*** Opening Excerpt ***

HISTORY OF THE LINE
The Downs are an imposing natural barrier to the south of the Western Weald. So, it is no surprise that for centuries, local people have preferred to travel and trade along the flat, sandy soils of the Rother, between Petersfield in the west and Pulborough to the east, rather than up and over the steep, scarp slope.Much of the history of this vital communications corridor is still visible today,providing a vivid picture of centuries gone by. There are the pubs that were once railway stations and coaching inns; the remains of toll houses and turnpike gates, constructed to gather revenue; a plaque on a river bridge warning drivers of steam engines against seeking water; as well as the many bridges and cuttings of the former railway that once ran through the valley. Described as “among the most beautiful lines in England” the Rother Valley Railway was opened to much fanfare in 1860.
The Story Continued..........
The railway was opened to much fanfare in 1860. For residents, the coming of the railway meant they finally had a faster link to the outside world and were more easily able to do their shopping in Petersfield and Midhurst. Fast forward to today and the ease of doing the weekly shop is still just as important for many people, it is simply that they no longer take the train.
Closed in 1955, the railway gave way to the internal combustion engine, which is now blamed for “the baleful presence of traffic” along the A272. Finding a solution to the Rother valley’s traffic problem has proved challenging, but it is thanks to COVID that we now have a light at the end of the tunnel.

*** Closing Excerpt ***

Questions on the material>
1/ According to the railway history, in what year was the Rother Valley Railway closed?
2/ Say whether each statement agrees with the railway history, and quote the words that decide it: (a) The Rother Valley Railway opened in 1860. (b) Local people preferred to travel up and over the scarp slope rather than along the Rother. (c) Some pubs in the valley were once railway stations.
3/ Pick up the railway history after its last sentence and carry it on.
The entries that come after this text are not needed.

*** Opening Excerpted data ***

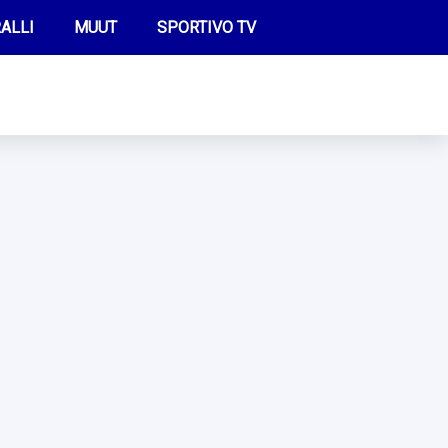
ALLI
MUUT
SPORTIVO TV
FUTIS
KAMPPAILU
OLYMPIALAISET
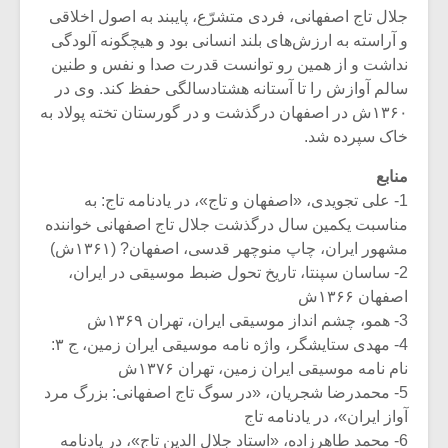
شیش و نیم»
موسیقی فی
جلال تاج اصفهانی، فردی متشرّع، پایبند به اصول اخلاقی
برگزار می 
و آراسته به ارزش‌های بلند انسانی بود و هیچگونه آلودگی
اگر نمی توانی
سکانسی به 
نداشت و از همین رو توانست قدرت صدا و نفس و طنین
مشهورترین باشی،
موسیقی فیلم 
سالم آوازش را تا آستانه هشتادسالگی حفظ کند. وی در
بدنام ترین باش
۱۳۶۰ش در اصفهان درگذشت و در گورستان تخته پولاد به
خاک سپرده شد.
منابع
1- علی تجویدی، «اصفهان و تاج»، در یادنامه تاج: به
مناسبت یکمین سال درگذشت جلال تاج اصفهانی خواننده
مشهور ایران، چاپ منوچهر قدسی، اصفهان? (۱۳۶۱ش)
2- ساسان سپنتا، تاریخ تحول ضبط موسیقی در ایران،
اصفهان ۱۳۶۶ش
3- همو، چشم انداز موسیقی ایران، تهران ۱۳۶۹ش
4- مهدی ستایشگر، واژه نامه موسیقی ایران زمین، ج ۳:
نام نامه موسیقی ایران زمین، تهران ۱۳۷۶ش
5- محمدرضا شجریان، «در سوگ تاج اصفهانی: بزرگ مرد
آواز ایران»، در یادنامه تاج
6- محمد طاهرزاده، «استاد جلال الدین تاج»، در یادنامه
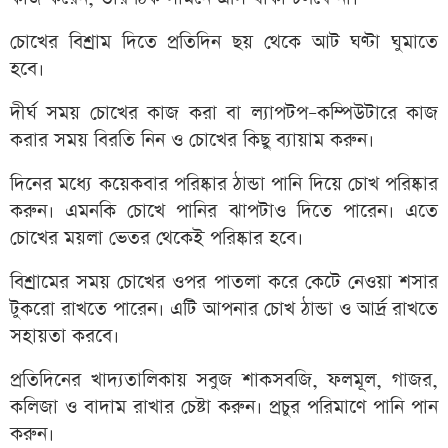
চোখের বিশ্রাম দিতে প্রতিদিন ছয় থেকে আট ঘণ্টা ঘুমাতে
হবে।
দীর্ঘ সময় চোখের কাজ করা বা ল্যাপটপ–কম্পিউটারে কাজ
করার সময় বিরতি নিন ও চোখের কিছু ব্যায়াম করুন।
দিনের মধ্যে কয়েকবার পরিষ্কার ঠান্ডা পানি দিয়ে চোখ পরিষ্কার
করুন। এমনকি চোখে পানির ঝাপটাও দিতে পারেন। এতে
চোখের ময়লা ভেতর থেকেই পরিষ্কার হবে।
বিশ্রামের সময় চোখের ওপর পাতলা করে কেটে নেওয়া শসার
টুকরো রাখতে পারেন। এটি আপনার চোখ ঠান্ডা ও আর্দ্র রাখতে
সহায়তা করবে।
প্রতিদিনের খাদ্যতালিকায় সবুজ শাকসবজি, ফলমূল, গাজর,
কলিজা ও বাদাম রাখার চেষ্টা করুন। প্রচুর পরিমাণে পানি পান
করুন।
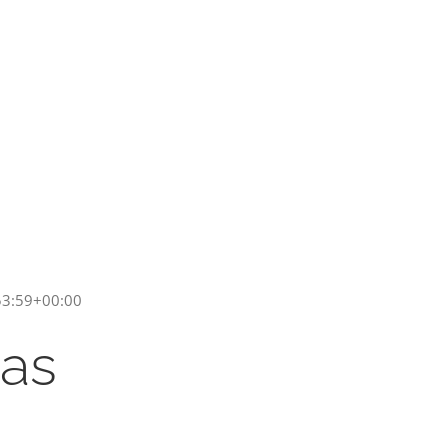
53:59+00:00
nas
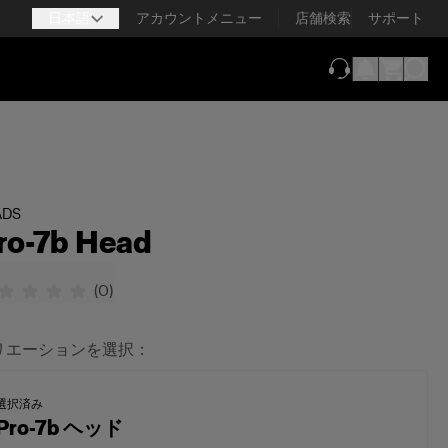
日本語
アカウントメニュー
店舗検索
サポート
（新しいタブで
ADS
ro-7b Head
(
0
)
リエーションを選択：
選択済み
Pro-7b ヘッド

*** Closing Excerpted data ***

Activity answers>
1/ It was closed in 1955.

2/
(a) Yes: "The railway was opened to much fanfare in 1860."
(b) No: "local people have preferred to travel and trade along the flat, sandy soils of the Rother, between Petersfield in the west and Pulborough to the east, rather than up and over the steep, scarp slope"
(c) Yes: "the pubs that were once railway stations and coaching inns"

3/
During the pandemic we got to enjoy safe bike rides and walks along unusually quiet roads. With so many car journeys either short school runs or quick shopping trips, the seed of an idea, now known nationally as Active Travel, was planted. This envisages finding safe, traffic-free routes for short, local journeys, so people leave their cars at home.
Keen to find such a route along the Rother Valley, the eyes of a group of keen cyclists, walkers and riders naturally fell on the course of the former railway….and so the idea of the Rother Valley ‘Access for All’ Way was born.
FRIENDS OF ROTHER VALLEY WAY
The Friends of Rother Valley Way (FoRVW) is a community group of local individuals and organisations who have come together to work alongside Shortcut (Sussex Hampshire Off-Road Track - reg. charity established 2012) to establish a multi-user pathway between Petersfield and Midhurst, following, as much as possible, the route of the former railway. The FoRVW Steering Committee was formed in 2017, bringing together statutory authorities such as South Downs National Park Authority (SDNPA), West Sussex County Council (WSCC) and Hampshire County Council (HCC) together with groups including Sustrans & Midhurst Area Cycling (MAC).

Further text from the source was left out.